FEARS of last year's xenophobic attacks are rising among foreign nationals in the Western Cape.
This started after Gugulethu business people allegedly held a series of secret meetings discussing how to remove foreign traders from the area.
A Gugulethu businessman told Sowetan yesterday, on condition of anonymity, that local business people have held several meetings over the past three weeks, planning "what to do against foreigners". The next meeting will take place on Sunday.
"They are complaining that their business is declining and they are furious. They are talking about foreign businesses being the major problem," the source said.
The story was confirmed by another independent source in the community.
Now foreign nationals fear a repeat of the xenophobic violence that swept the country last May, leaving more than 150000 displaced, and hundreds more raped or murdered.
Last Sunday in Samora Machel near Nyanga, a group of 25 men identifying themselves as local business people instructed Somali shopkeepers to close shop by today.
"They told me they would be back on June 3 to check. If they close this shop I don't know what I am going to do," Fareed Yusuf said.
Nyanga police said they were monitoring the situation. Captain Ntomboxolo Ntsititsi told Sowetan yesterday that they were due to deploy more police officers in the area today.

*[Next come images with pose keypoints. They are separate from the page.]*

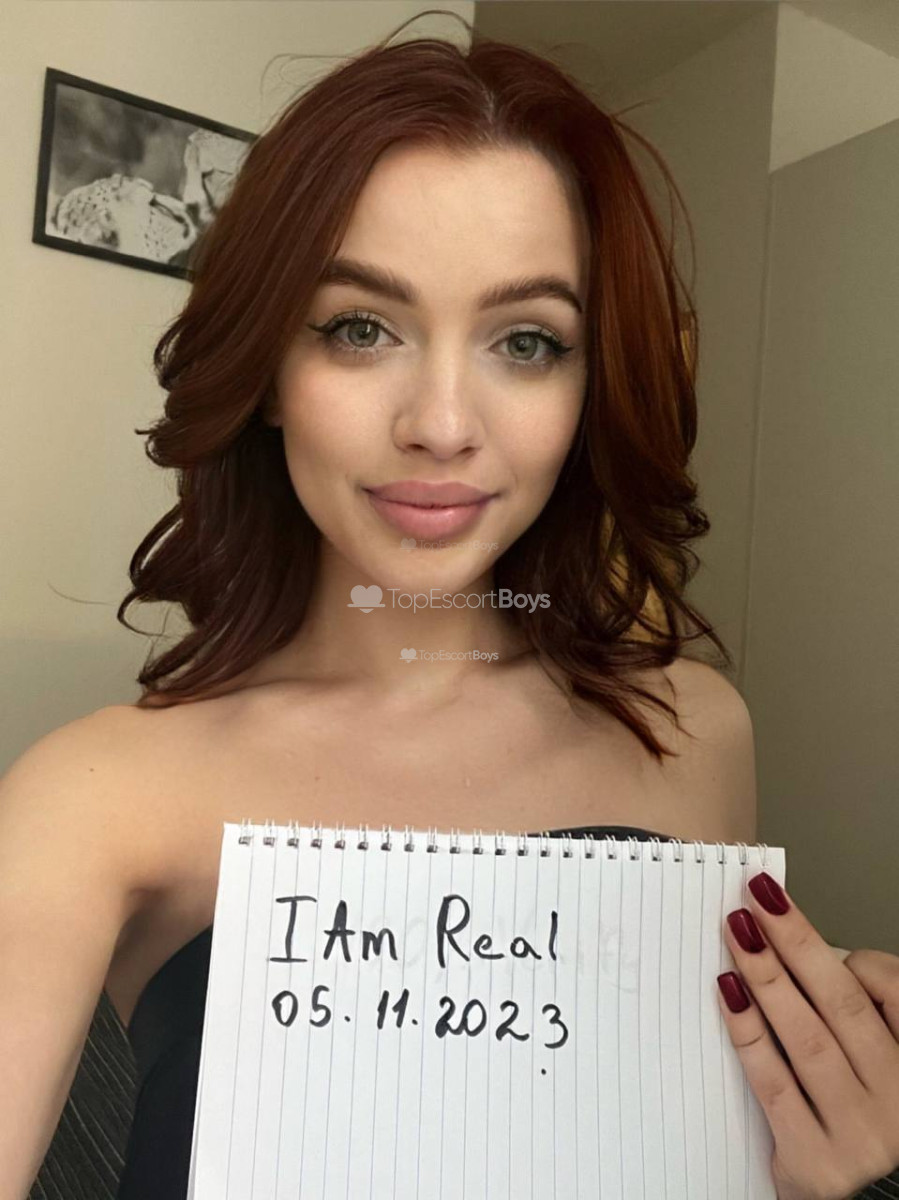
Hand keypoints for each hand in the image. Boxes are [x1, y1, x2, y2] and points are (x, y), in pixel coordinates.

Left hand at [716, 871, 898, 1199]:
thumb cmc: (861, 1124)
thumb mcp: (879, 1066)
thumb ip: (855, 1015)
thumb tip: (801, 954)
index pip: (893, 994)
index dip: (846, 950)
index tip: (786, 908)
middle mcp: (898, 1100)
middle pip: (844, 1006)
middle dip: (796, 944)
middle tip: (757, 900)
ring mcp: (860, 1134)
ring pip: (808, 1039)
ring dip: (768, 978)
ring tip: (738, 934)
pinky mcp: (816, 1161)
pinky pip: (774, 1084)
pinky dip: (749, 1033)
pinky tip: (729, 994)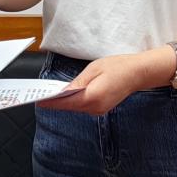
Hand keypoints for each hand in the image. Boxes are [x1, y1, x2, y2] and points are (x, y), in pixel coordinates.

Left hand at [37, 50, 164, 115]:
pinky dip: (73, 102)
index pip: (66, 102)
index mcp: (93, 97)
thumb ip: (78, 82)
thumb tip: (63, 91)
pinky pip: (83, 106)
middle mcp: (95, 108)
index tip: (38, 101)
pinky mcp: (101, 109)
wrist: (138, 73)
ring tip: (50, 95)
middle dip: (55, 102)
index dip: (51, 102)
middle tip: (39, 96)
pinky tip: (66, 95)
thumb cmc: (118, 66)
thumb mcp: (94, 69)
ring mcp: (99, 110)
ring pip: (76, 107)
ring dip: (64, 102)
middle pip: (70, 107)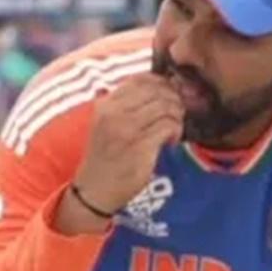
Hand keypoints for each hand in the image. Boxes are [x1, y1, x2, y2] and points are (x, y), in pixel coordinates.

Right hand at [71, 73, 182, 214]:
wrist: (94, 190)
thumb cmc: (103, 158)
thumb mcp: (103, 125)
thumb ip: (119, 104)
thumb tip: (148, 85)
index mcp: (105, 105)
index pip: (140, 80)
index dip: (161, 83)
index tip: (168, 93)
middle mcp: (114, 114)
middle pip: (157, 91)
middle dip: (173, 99)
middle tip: (176, 112)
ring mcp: (127, 130)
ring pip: (166, 107)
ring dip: (177, 116)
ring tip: (173, 128)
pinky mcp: (140, 146)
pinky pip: (169, 126)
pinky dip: (176, 131)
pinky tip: (170, 141)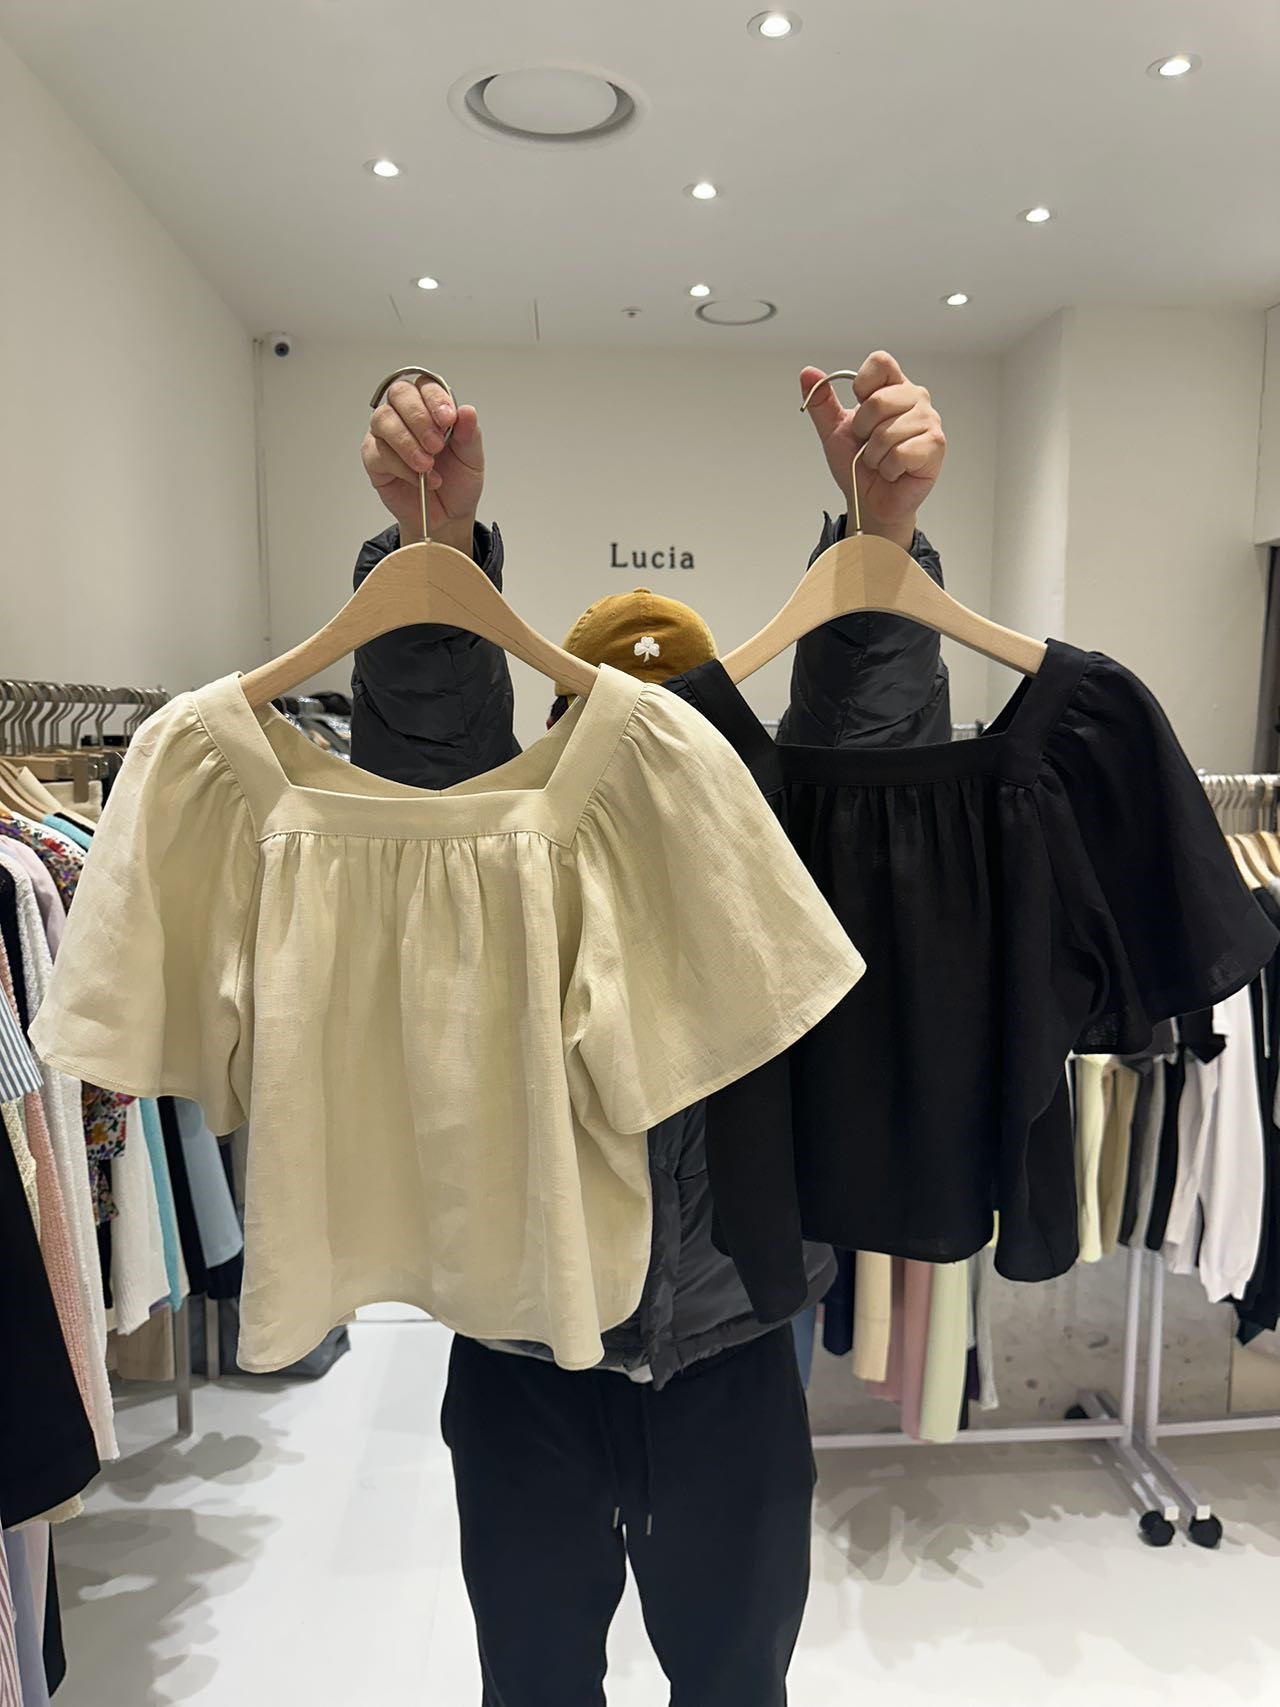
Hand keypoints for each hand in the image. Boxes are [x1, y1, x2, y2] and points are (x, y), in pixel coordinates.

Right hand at [361, 377, 484, 552]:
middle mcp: (405, 415)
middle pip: (400, 394)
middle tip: (437, 445)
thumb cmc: (457, 483)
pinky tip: (418, 479)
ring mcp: (386, 435)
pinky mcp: (374, 459)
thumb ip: (469, 434)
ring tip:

Congress of the People (Cope) provincial leader and MP in the Western Cape, Mbulelo Ncedane, said the plans to drive out foreign shopkeepers had spread to Masiphumelele, an informal settlement where a wave of xenophobia in 2006 which resulted in the death of 30 Somalis.
Mncedisi Twalo of the Gugulethu Anti-Eviction Campaign, which opposes xenophobia, said they were trying their best to resolve the issue.
Nafcoc Gugulethu branch secretary Nkosana Tancu said his organisation did not support any move to drive out foreign traders. ANC provincial chairperson Garth Strachan said they were working towards finding a solution.